Own our AWS infrastructure end-to-end and actively shape how it evolves; building, not just maintaining.
Reduce friction in the deployment pipeline so developers can ship without infrastructure blockers.
Harden systems with intention: lock down IAM roles, container images, and authentication flows in ways that reflect a clear understanding of where the real risks are.
Implement monitoring and alerting that catches production issues before users notice them.
Make deployments faster to roll out, easier to roll back, and less prone to failure.
Lead incident response and post-mortems when necessary.
Make GPU clusters and other infrastructure invisible to the researchers running it.
Own CUDA compatibility and driver versions across heterogeneous GPU clusters.

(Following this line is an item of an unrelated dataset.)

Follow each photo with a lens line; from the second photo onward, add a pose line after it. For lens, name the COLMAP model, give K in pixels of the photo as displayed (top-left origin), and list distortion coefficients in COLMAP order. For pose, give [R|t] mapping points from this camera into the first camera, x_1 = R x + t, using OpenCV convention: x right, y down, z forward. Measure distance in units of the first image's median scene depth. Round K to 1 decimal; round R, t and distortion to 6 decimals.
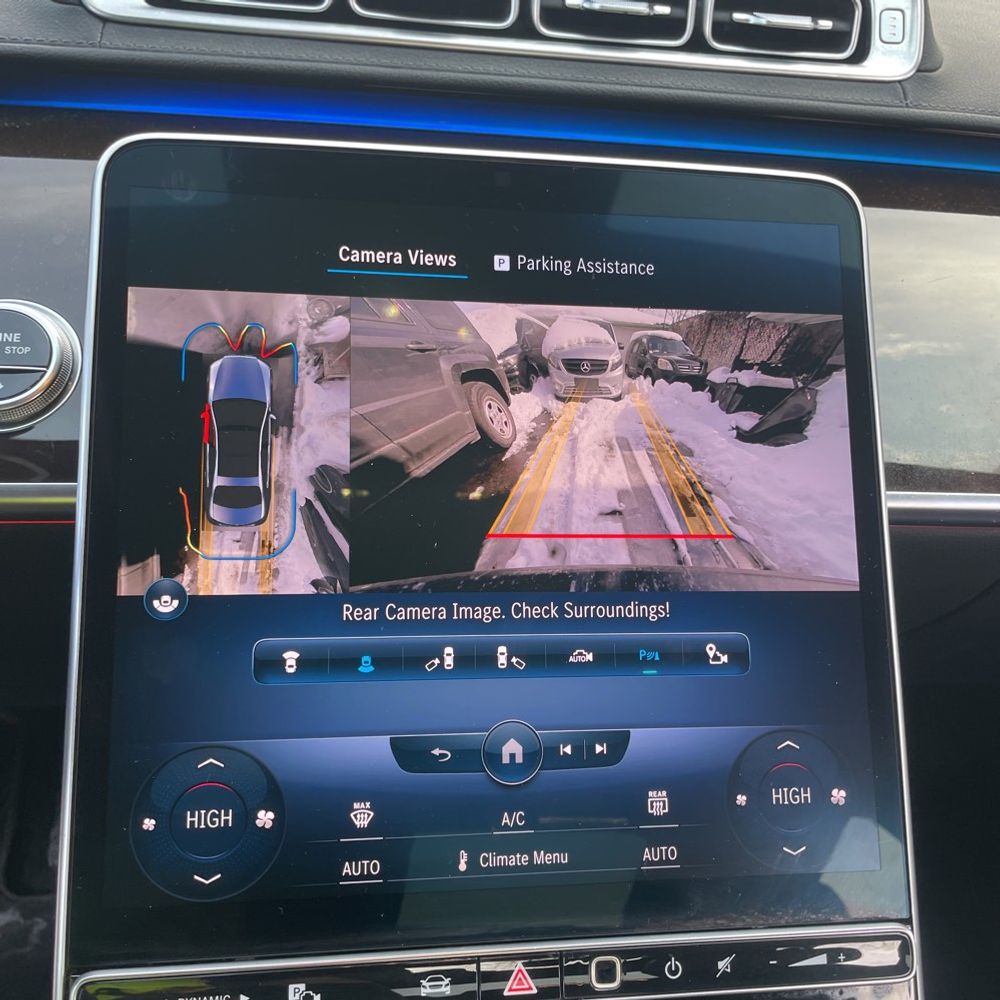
lens RADIAL K [[1064.5, 0, 499.4], [0, 1064.5, 525.5], [0, 0, 1]] dist [0.047735, -0.018924]
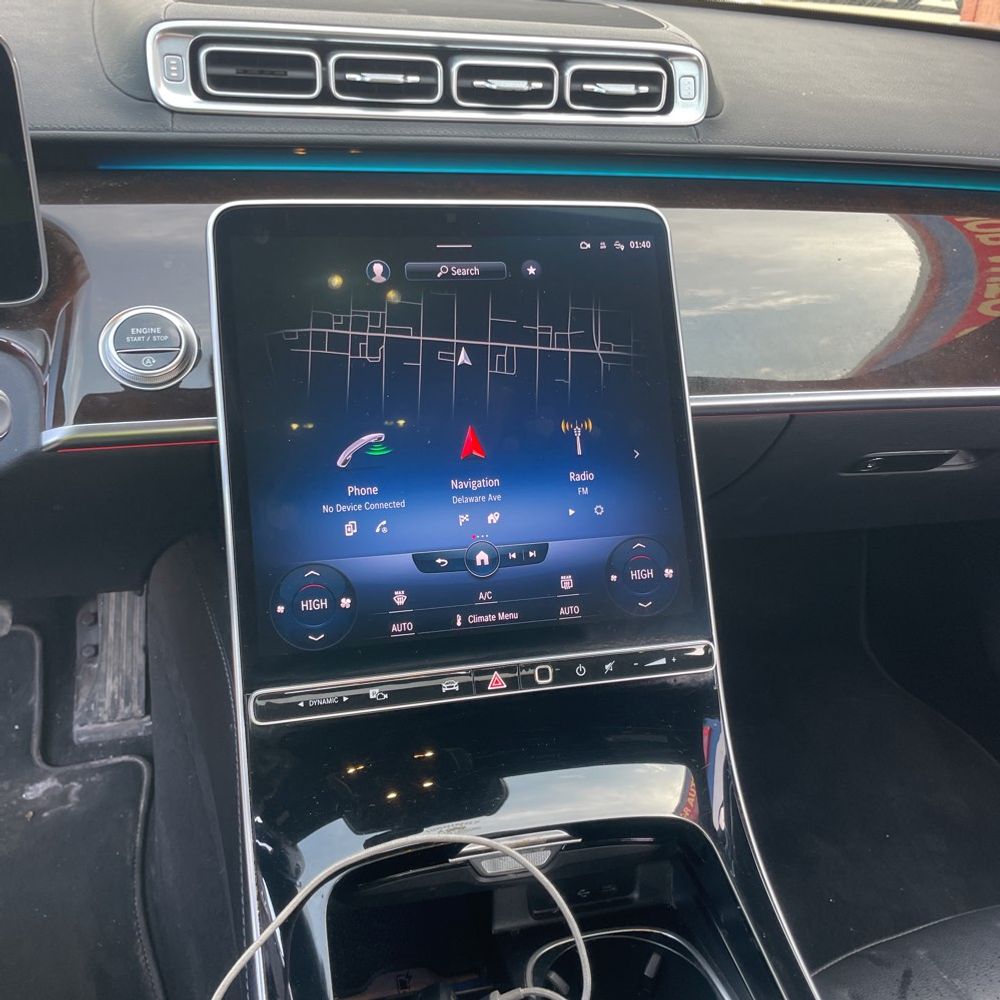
lens RADIAL K [[1040.0, 0, 485.8], [0, 1040.0, 498.5], [0, 0, 1]] dist [0.095943, -0.116070]
pose [[0.993607, -0.065207, 0.092155, -0.129662], [0.061498, 0.997201, 0.042530, 0.043333], [-0.094670, -0.036591, 0.994836, -0.667081]]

Build standardized SLURM job submission workflows that researchers can use without help.
Package and containerize Python simulation code for reproducible execution.
Monitor job health across utilization, cost, and runtime efficiency.
Requirements
Experience: 5+ years in Platform Engineering, DevOps, or SRE roles.
Production AWS experience: Built and maintained systems on ECS/EKS, managed multi-account networking (VPCs, security groups), and dealt with real-world infrastructure complexity.
Infrastructure as Code: You've written and maintained Terraform (or Pulumi/CDK) in production, including applying ongoing changes as requirements evolved.
CI/CD: Improved build pipelines in production (reduced build times, increased reliability, made deployments easier to debug), including experience with GitLab CI, GitHub Actions, or equivalent.
GPU/HPC experience: Supported GPU workloads in production environments, including code optimization, CUDA debugging, and job scheduler setup.
Background in scientific computing, research infrastructure, ML platforms, or early-stage startups (especially research computing vendors).
Security & compliance experience: You've implemented auth systems (Auth0/Okta), managed encryption (KMS), or worked on FedRAMP/compliance-driven infrastructure. FedRAMP experience is a strong plus.
Exposure to quantum computing SDKs (Qiskit, Cirq, PennyLane) or hybrid classical-quantum workflows is a plus, but not required; genuine interest in quantum computing matters more than prior exposure.